The easiest way is to draw the primitives as GL_LINE_STRIP.
glBegin(GL_LINE_STRIP);
/* Draw vertices here */
glEnd();
You can use glut libraries like this:
for a sphere:
glutWireSphere(radius,20,20);
for a Cylinder:
GLUquadric *quadratic = gluNewQuadric();
gluQuadricDrawStyle(quadratic,GLU_LINE);
gluCylinder(quadratic,1,1,1,12,1);
for a Cube:
glutWireCube(1.5);
Use this function:
void glPolygonMode(GLenum face, GLenum mode);
face: Specifies the polygon faces that mode applies to.

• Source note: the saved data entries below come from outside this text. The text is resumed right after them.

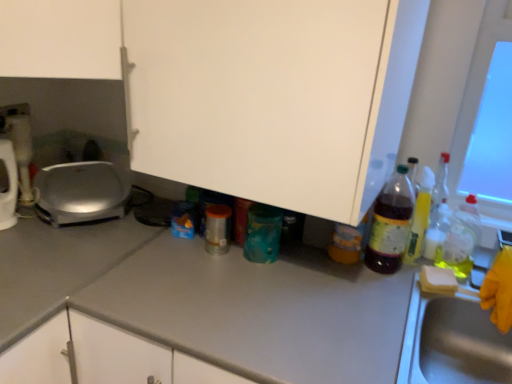
Question: Can you confirm if metallic stainless steel sink at right is taller than metallic silver toaster at left, marked as the 2th appliance in a right-to-left arrangement?

Choices:
 (A) no
 (B) yes

Answer: (B)

Question: From a real-world perspective, is metallic stainless steel sink at right positioned over metallic silver toaster at left, the second appliance viewed from the left, based on gravity?

Choices:
 (A) yes
 (B) no

Answer: (B)

Question: Is metallic stainless steel sink at right turned away from metallic silver toaster at left, marked as the 2th appliance in a right-to-left arrangement?

Choices:
 (A) no
 (B) yes

Answer: (A)

Question: Does metallic stainless steel sink at right have a lesser width compared to metallic silver toaster at left, the second appliance viewed from the left?

Choices:
 (A) no
 (B) yes

Answer: (A)

Question: Is metallic stainless steel sink at right further to the viewer compared to metallic silver toaster at left, the second appliance viewed from the left?

Choices:
 (A) yes
 (B) no

Answer: (B)

Question: Is teal matte canister at center, positioned as the 2th bottle in left-to-right order, wider or thinner than gray matte countertop at center?

Choices:
 (A) thin
 (B) wide

Answer: (A)

Question: Which is correct: teal matte canister at center, positioned as the 2th bottle in left-to-right order, is inside gray matte countertop at center, or outside of it?

Choices:
 (A) inside
 (B) outside

Answer: (B)

Question: In the image, is teal matte canister at center, positioned as the 2th bottle in left-to-right order, on the left side or the right side of gray matte countertop at center?

Choices:
 (A) right
 (B) left

Answer: (B)

Question: Is point (279, 241) positioned closer to the camera than point (244, 279)?

Choices:
 (A) farther
 (B) closer

Answer: (A)

Question: Does point (423, 231) appear closer or farther from the camera than point (435, 238)?

Choices:
 (A) closer
 (B) farther

Answer: (B)

Question: In the image, is translucent plastic bottle at right, the 2th bottle in the right-to-left sequence, on the left side or the right side of translucent plastic bottle at right, the 5th bottle in the left-to-right sequence?

Choices:
 (A) right
 (B) left

Answer: (B)

Question: In terms of width, does translucent plastic bottle at right, the 2th bottle in the right-to-left sequence, look wider or thinner when compared to translucent plastic bottle at right, the 5th bottle in the left-to-right sequence?

Choices:
 (A) wide
 (B) thin

Answer: (B)

Question: Considering their positions, is translucent plastic bottle at right, the 2th bottle in the right-to-left sequence, located in front of or behind translucent plastic bottle at right, the 5th bottle in the left-to-right sequence?

Choices:
 (A) behind
 (B) front

Answer: (B)

Question: From a real-world perspective, is gray matte countertop at center physically located above or below gray matte countertop at center?

Choices:
 (A) below
 (B) above

Answer: (B)

Question: Is point (224, 281) closer or farther from the camera than point (78, 228)?

Choices:
 (A) farther
 (B) closer

Answer: (B)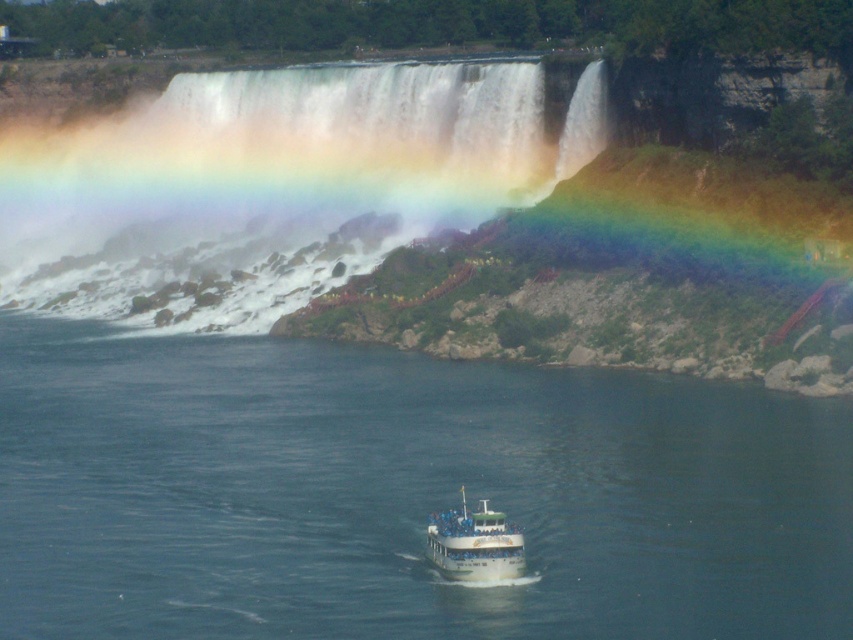
Does clear blue water at center appear under white misty waterfall at upper center?

Yes.

Looking at this image, is clear blue water at center wider than white misty waterfall at upper center?

No.

Between point (397, 492) and point (387, 243), which one is positioned behind?

The point (387, 243) is more distant.

The height and width of the screenshot is (640, 853). Find the location of `clear blue water at center`. clear blue water at center is located at coordinates (402, 493).

What do you see at coordinates (402, 493) in the screenshot? I see `clear blue water at center` at bounding box center [402, 493].

Measure the distance between clear blue water at center and white glossy boat at center.

The distance of clear blue water at center from white glossy boat at center is 45.77 feet.

Which is in front, point (668, 508) or point (521, 561)?

Point (521, 561) is more forward.

Find the location of a particular element. This screenshot has width=853, height=640. clear blue water at center is located at coordinates (402, 493).

Is white misty waterfall at upper center positioned behind white glossy boat at center?

Yes, white misty waterfall at upper center is further from the viewer.

Image resolution: width=853 pixels, height=640 pixels. Find the location of `white misty waterfall at upper center`. white misty waterfall at upper center is located at coordinates (279, 180).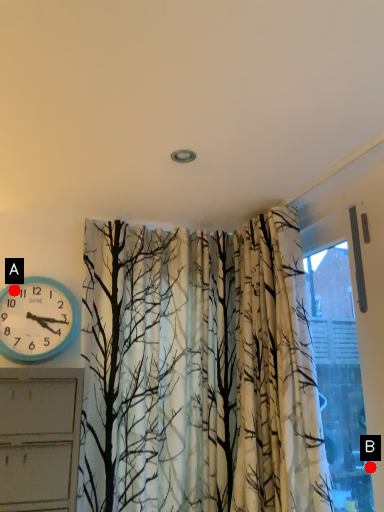
Question: Two points are circled on the image, labeled by A and B beside each circle. Which of the following is the farthest from the observer?

Choices:
 (A) A is further
 (B) B is further

Answer: (A)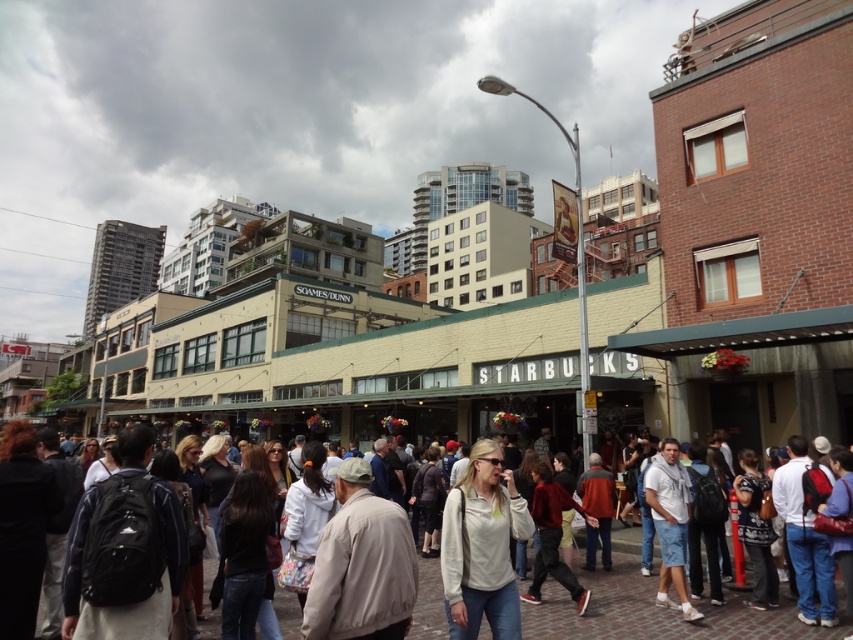
You are a photographer trying to capture a clear shot of both the white cotton shirt at center and the white matte jacket at center in the bustling urban scene. Since both are in the same area, which one will appear taller in your photo?

The white cotton shirt at center will appear taller in the photo because it has a greater height compared to the white matte jacket at center.

You are a photographer trying to capture a candid shot of the white cotton shirt at center and the white matte jacket at center in the bustling urban scene. Since both are white, you need to adjust your camera focus to ensure clarity. Which object should you focus on first to capture both in the same frame without moving the camera?

The white cotton shirt at center is located below the white matte jacket at center, so you should focus on the white matte jacket at center first as it is higher up, allowing the white cotton shirt at center to naturally fall into the frame below it.

You are a photographer trying to capture a clear shot of both the white cotton shirt at center and the white matte jacket at center. Since both are in the same area, you want to ensure your camera can focus on both. Given their sizes, which one might require you to adjust your focus settings more carefully to avoid blurriness?

The white cotton shirt at center is bigger than the white matte jacket at center. Since the white cotton shirt at center is larger, it might require more careful focus adjustments to ensure clarity, especially if it occupies a significant portion of the frame.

Can be GL_FRONT for the front side of the polygon, GL_BACK for the back and GL_FRONT_AND_BACK for both.
mode: Three modes are defined.
GL_POINT: Polygon vertices that are marked as the start of a boundary edge are drawn as points.

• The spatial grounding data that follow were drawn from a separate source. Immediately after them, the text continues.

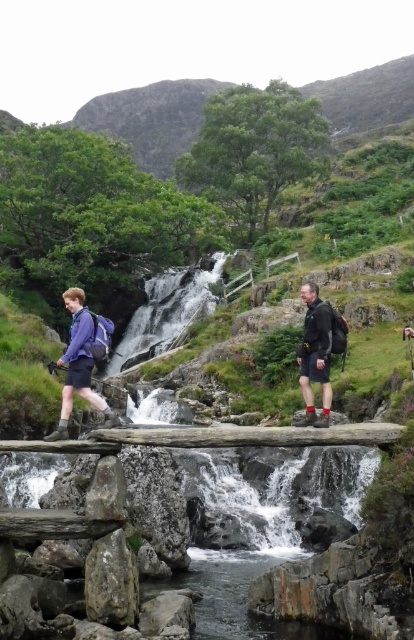
You are a hiker planning to cross the rustic wooden bridge over the waterfall. You see the matte purple jacket at left and the matte black backpack at center. Which object is positioned closer to the left side of the bridge?

The matte purple jacket at left is positioned closer to the left side of the bridge than the matte black backpack at center.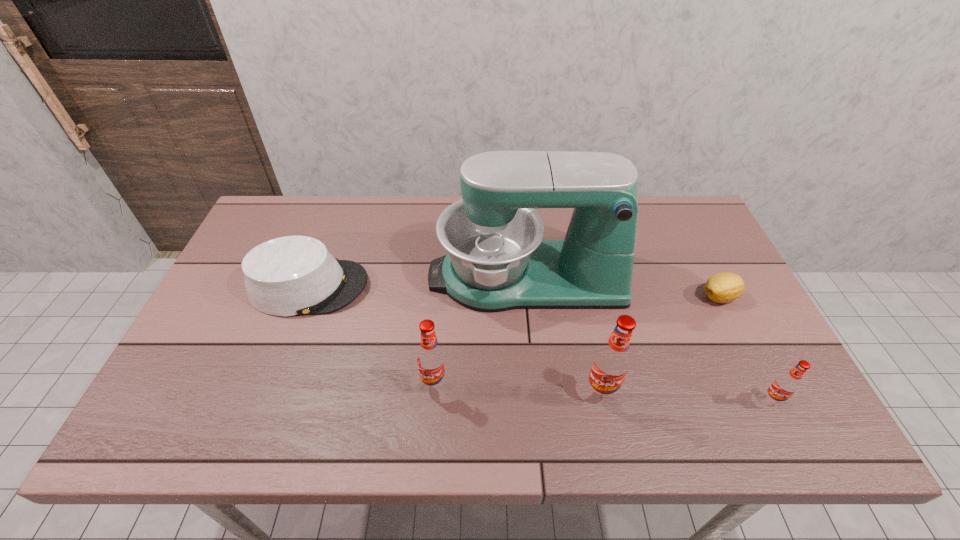
Find the location of a particular element. object that is at the left edge is located at coordinates (287, 276).

What are the coordinates of `root beer present at the right edge` in the screenshot? It's located at (786, 384).

At what (x,y) coordinates should I click in order to perform the action: click on lemon that is at the right edge. Please return your answer as a coordinate pair (x, y). This screenshot has height=540, width=960. Looking at the image, I should click on (725, 287).

You are a GUI agent. You are given a task and a screenshot of the screen. Output one action in this format:
    pyautogui.click(x=<x>, y=<y>)
    Task: Click on the object that is at the near right corner
    
    Given the screenshot: What is the action you would take?
    pyautogui.click(x=786, y=384)

At what (x,y) coordinates should I click in order to perform the action: click on vacant space at the far edge. Please return your answer as a coordinate pair (x, y). This screenshot has width=960, height=540. Looking at the image, I should click on (376, 220).

At what (x,y) coordinates should I click in order to perform the action: click on vacant region at the near edge of the desktop. Please return your answer as a coordinate pair (x, y). Image resolution: width=960 pixels, height=540 pixels. Looking at the image, I should click on click(264, 377).

At what (x,y) coordinates should I click in order to perform the action: click on blank area at the left edge. Please return your answer as a coordinate pair (x, y). Looking at the image, I should click on coord(235,292).

Where is `free region at the right edge of the desktop`? Image resolution: width=960 pixels, height=540 pixels. free region at the right edge of the desktop is located at coordinates (708, 331).

The width and height of the screenshot is (960, 540). In the image, there is a desktop. In order to click on vacant region at the far left corner in this screenshot , I will do pyautogui.click(x=268, y=212).

You are a GUI agent. You are given a task and a screenshot of the screen. Output one action in this format:
    pyautogui.click(x=<x>, y=<y>)
    Task: Click on the vacant area between the second shortest object and the fourth shortest object
    
    Given the screenshot: What is the action you would take?
    pyautogui.click(x=372, y=335)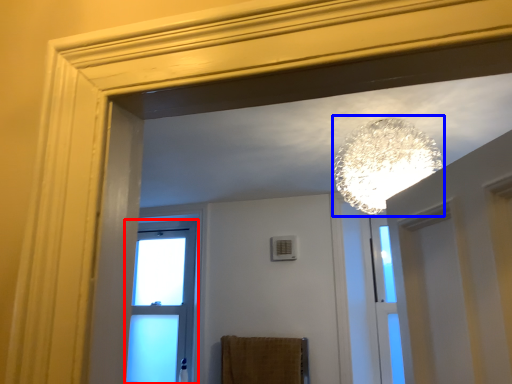
Question: Which of the following is the closest to the observer, window (highlighted by a red box) or lamp (highlighted by a blue box)?

Choices:
 (A) window
 (B) lamp

Answer: (B)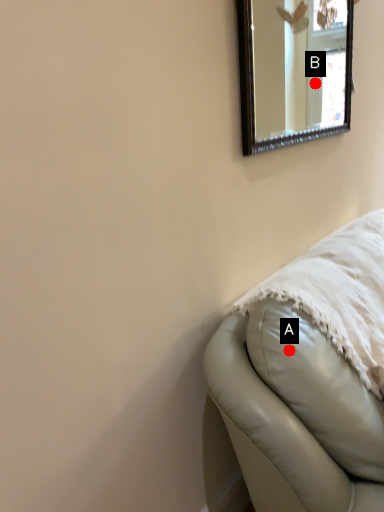
Question: Two points are circled on the image, labeled by A and B beside each circle. Which point appears farthest from the camera in this image?

Choices:
 (A) A is further
 (B) B is further

Answer: (B)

GL_LINE: Boundary edges of the polygon are drawn as line segments. (your target)
GL_FILL: The interior of the polygon is filled.
P.S: glPolygonMode controls the interpretation of polygons for rasterization in the graphics pipeline.
For more information look at the OpenGL reference pages in khronos group.
If it's OpenGL ES 2.0 you're dealing with, you can choose one of draw mode constants from
GL_LINE_STRIP, GL_LINE_LOOP, GL_LINES, to draw lines,
GL_POINTS (if you need to draw only vertices), or
GL_TRIANGLE_STRIP, GL_TRIANGLE_FAN, and GL_TRIANGLES to draw filled triangles
as first argument to your
glDrawElements(GLenum mode, GLsizei count, GLenum type, const GLvoid * indices)
or
glDrawArrays(GLenum mode, GLint first, GLsizei count) calls.
A good and simple way of drawing anti-aliased lines on a non anti-aliased render target is to draw rectangles of 4 pixel width with an 1x4 texture, with alpha channel values of {0.,1.,1.,0.}, and use linear filtering with mip-mapping off. This will make the lines 2 pixels thick, but you can change the texture for different thicknesses.
This is faster and easier than barymetric calculations.